Some common sources of expansions revenue include:

  • Upselling - when a customer moves up a pricing tier.
  • Cross-selling - when a customer makes additional purchases.
  • Add-ons - when a customer purchases additional recurring services that were not included with their original subscription plan.

Social Apps

Financial metrics like revenue are less important for social apps. Instead, social app startups should focus almost entirely on usage metrics.

Active users

Your social app’s number of active users is a fundamental KPI. But what’s the best way to measure active users? 

The usual contenders are daily active users (DAU), weekly active users (WAU), or monthly active users (MAU). The best one to track depends on how often you hope your most engaged user would be using your app. For most social apps, daily use is the goal, so measuring DAU is best for tracking that goal. However, measuring WAU and MAU is still useful for identifying trends and making projections.

App store ratings

A high user rating in the app store looks great from a marketing perspective, and ratings can serve as uniquely valuable performance indicators because they represent a direct source of feedback from users. However, many users won’t leave a rating at all, so be careful not to let a minority of vocal users monopolize your viewpoint.


Before you can measure engagement, you need to decide on a set of actions that indicate engaged users, such as liking a certain number of posts or spending a certain number of minutes viewing content on your app. Tracking how frequently users are taking these desired actions can help you understand engagement levels among your user base.


Your app’s retention rate is the percentage of users who continue to use the app during a specific time period. Retention rate and number of active users both typically give you a more accurate picture of your user base than total number of downloads because it's common for app users to churn very quickly.

Hardware Startups

For startups that design and produce physical technology assets, the number and quality of letters of intent (LOIs) and signed contracts your business secures can be excellent performance metrics. 

Letters of intent

A letter of intent is a preliminary written agreement between a business and a client outlining the terms of a proposed deal. Letters of intent are not usually legally binding. LOIs are early indicators of likely revenue sources and prove to potential investors that your startup can generate interest.

Signed contracts

Signed contracts are even better than letters of intent because they represent an actual source of revenue. Unlike LOIs, signed contracts are usually legally binding.

Life Sciences Startups

The best KPIs for life sciences startups focus less on revenue or usage and more on the development of the product itself.

Research and development

Startups developing new drugs or biotech solutions sometimes face long research times and enormous up front development costs. Your life science startup needs to be able to demonstrate to potential investors that your research and development expenses are yielding something valuable in the form of data, a product prototype, or some other measurable outcome.

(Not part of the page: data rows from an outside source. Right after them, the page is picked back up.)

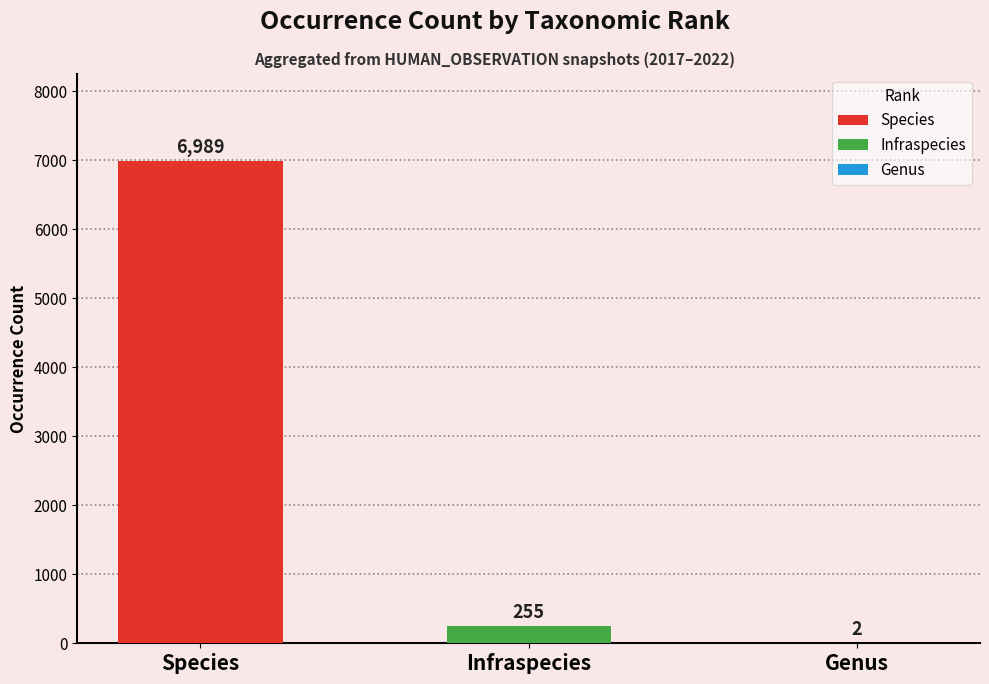

Which label corresponds to the largest value in the chart?

Species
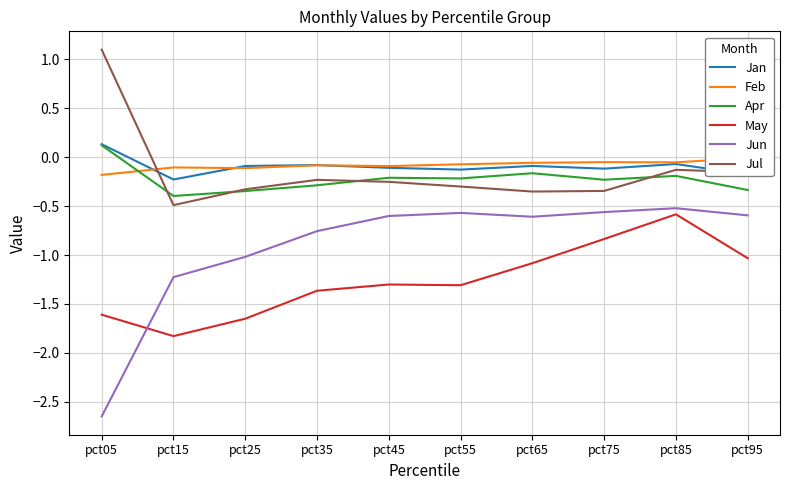

What is the total value across all series at pct35?

-2.8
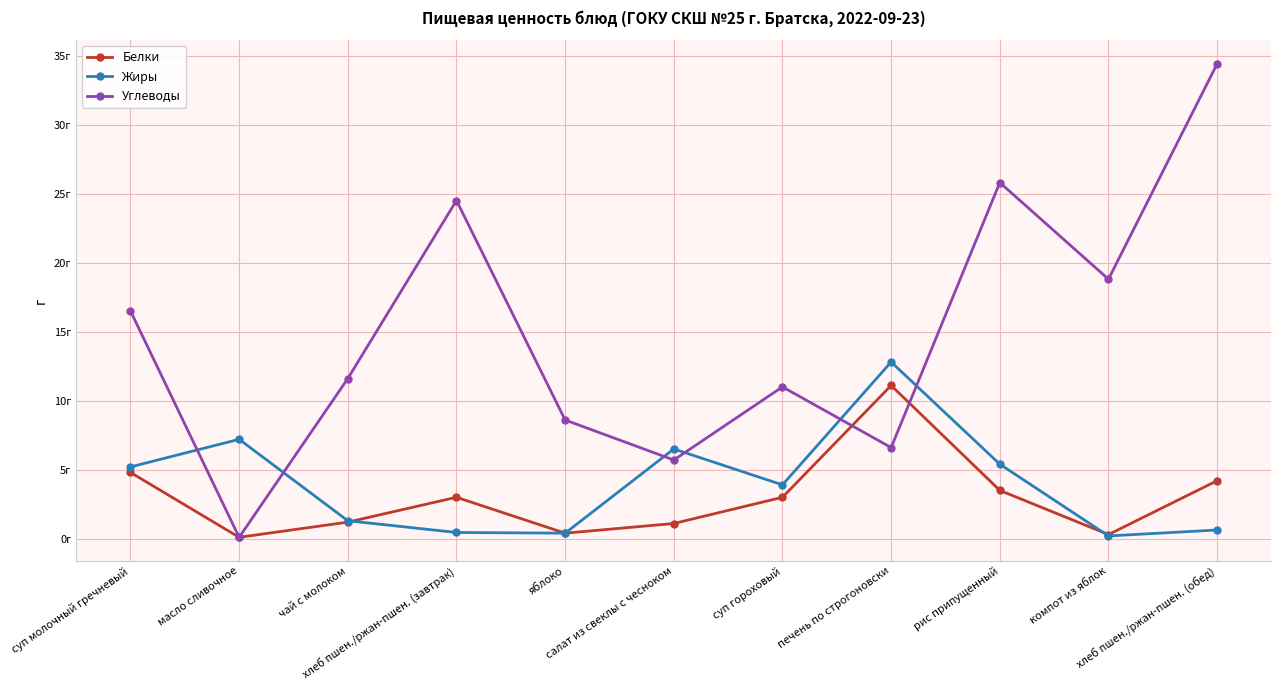

Count the number of data series in this chart.

3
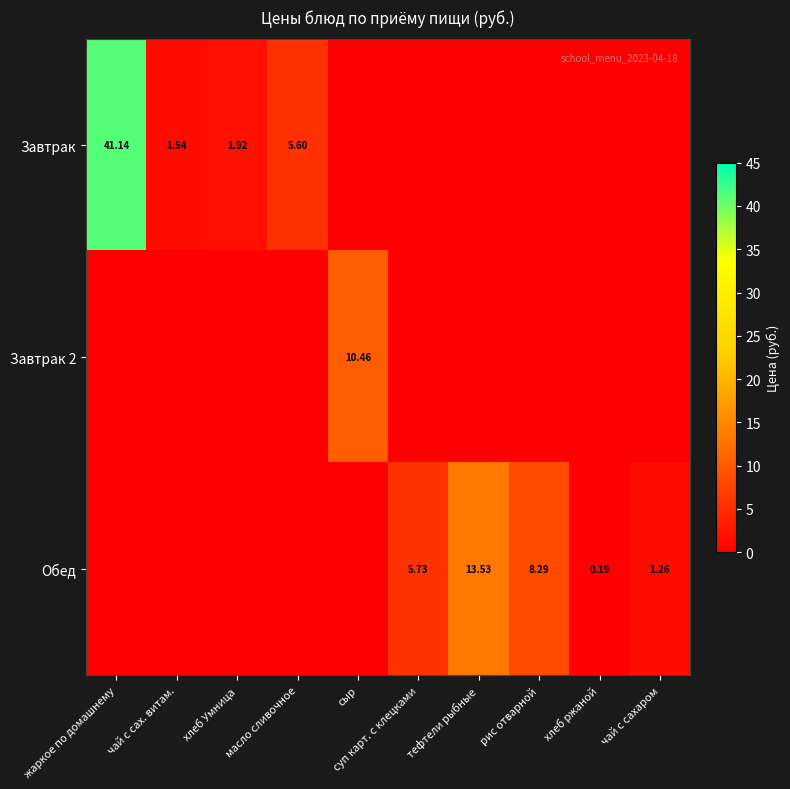

What is the average value of the Завтрак series?

5.0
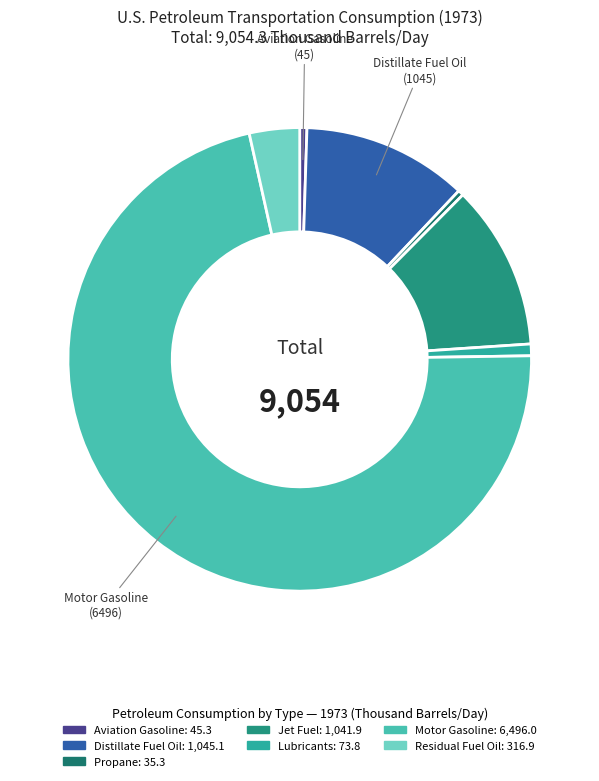

Which category has the biggest portion of the pie?

Motor Gasoline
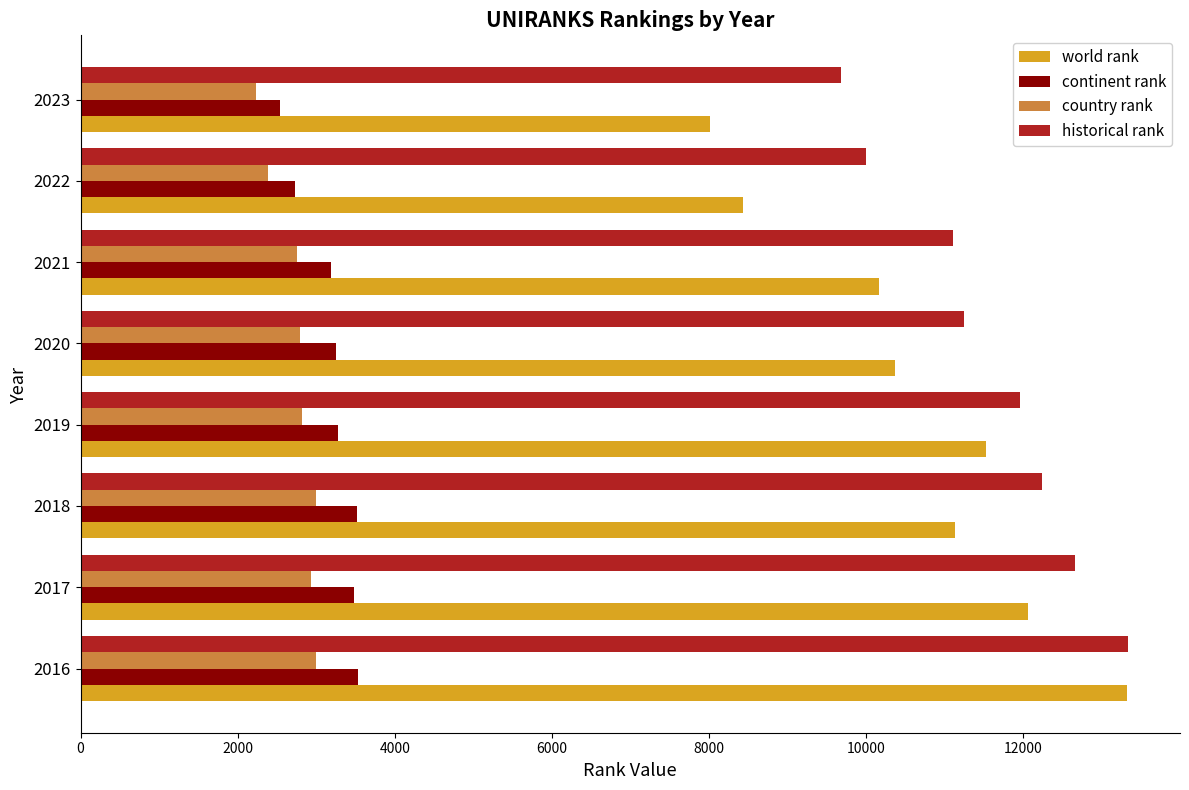

What is the maximum value shown in the chart?

13330.5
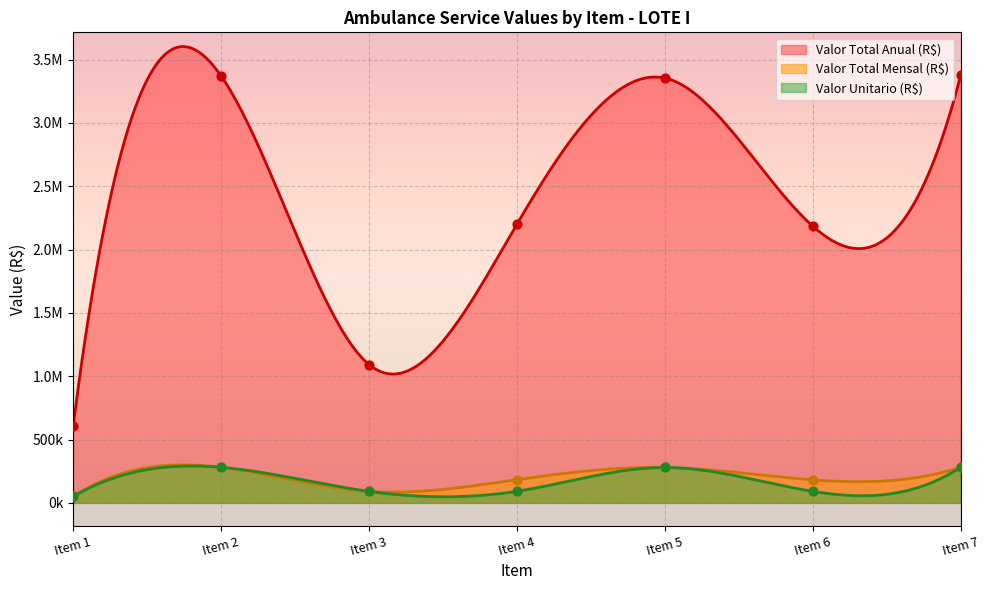

Is the value of Valor Total Mensal (R$) at Item 6 greater than the value of Valor Unitario (R$) at Item 4?

Yes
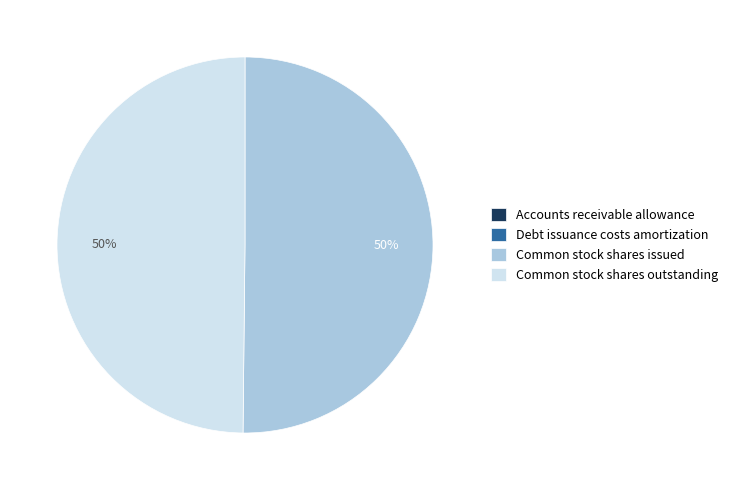

To the nearest percent, what is the difference between the largest and smallest slice percentages?

50%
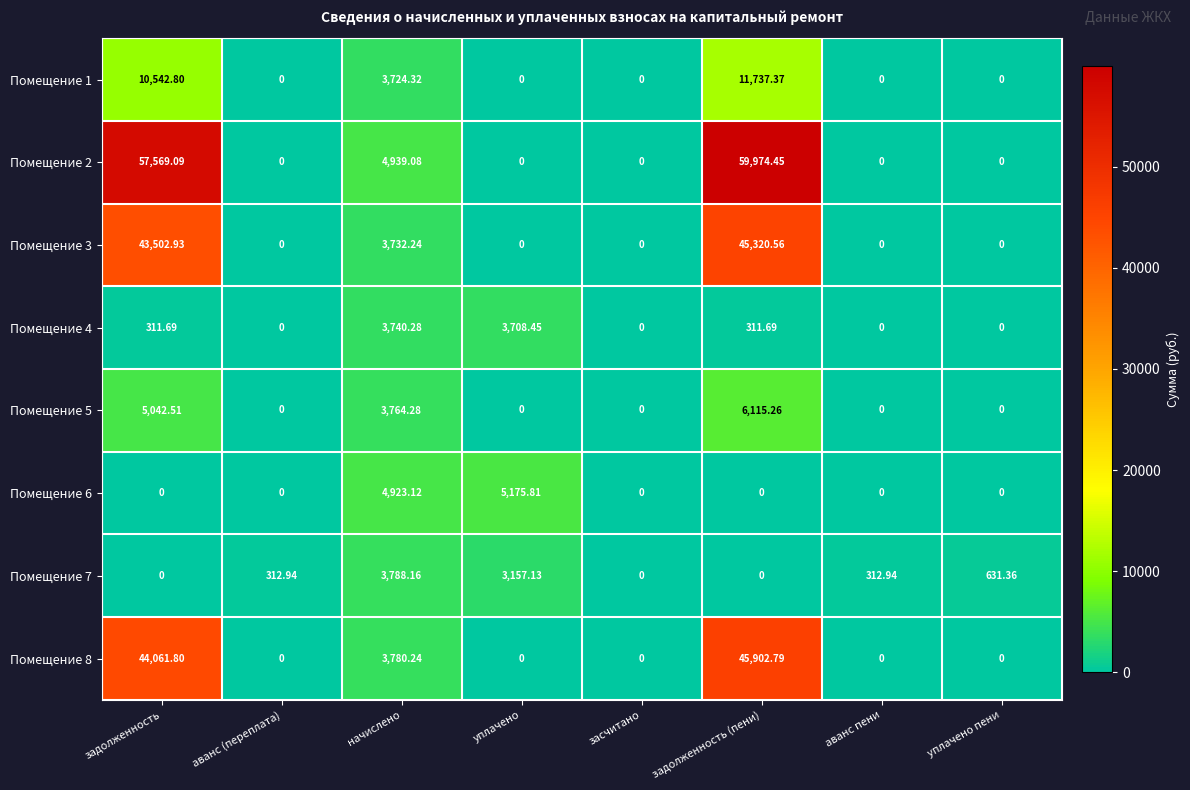

Which series has the largest range (max minus min)?

Помещение 2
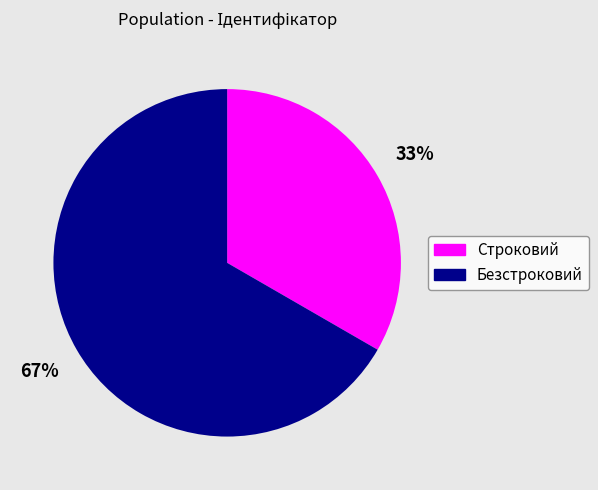

Rank the categories by value from lowest to highest.

Строковий, Безстроковий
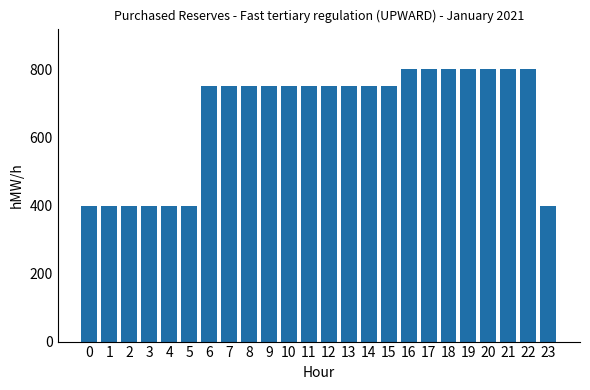

What is the difference between the maximum and second lowest values?

400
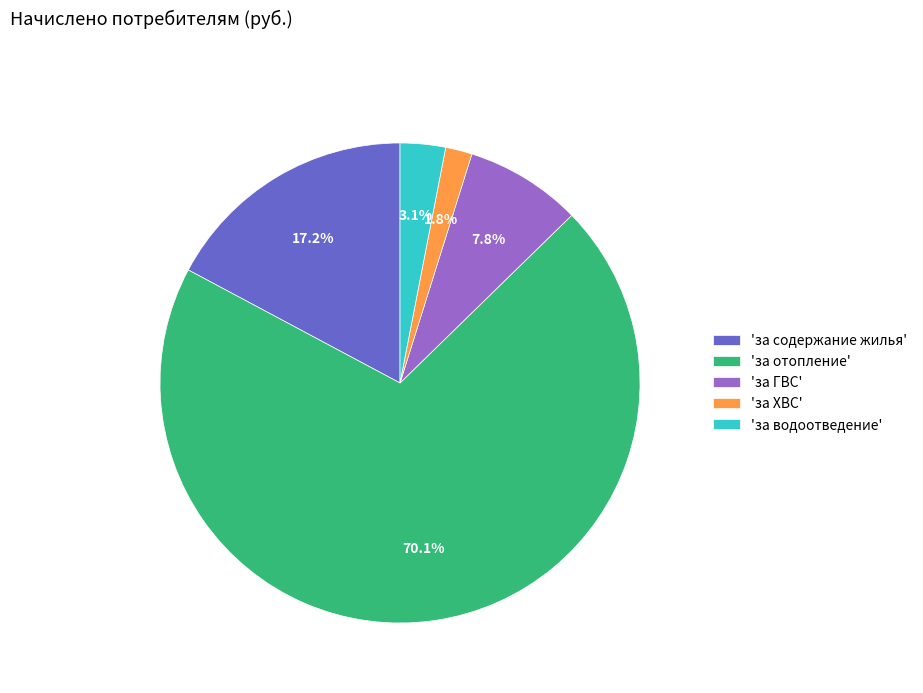

Rank the categories by value from lowest to highest.

'за ХВС', 'за водоотведение', 'за ГВС', 'за содержание жилья', 'за отопление'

Cycle, TAKT, and lead times

Cycle, TAKT, and lead times each provide you with a different perspective of your life sciences startup’s efficiency.

  • Lead time - the average amount of time it takes to produce one unit.
  • TAKT time - the average amount of time between the start of production of one unit and the start of production of the next unit.
  • Cycle time - The average amount of time between the company’s reception of an order and the order’s delivery.


As you select and track your key performance indicators, it’s important to keep your goals in sight. Measurement for measurement’s sake does no good. The startup metrics you prioritize should be directly linked to desired outcomes for your business and the data you gather should provide insights about how close you are to hitting your targets. Until you turn those insights into informed action, your KPIs won’t provide any tangible benefits for your startup.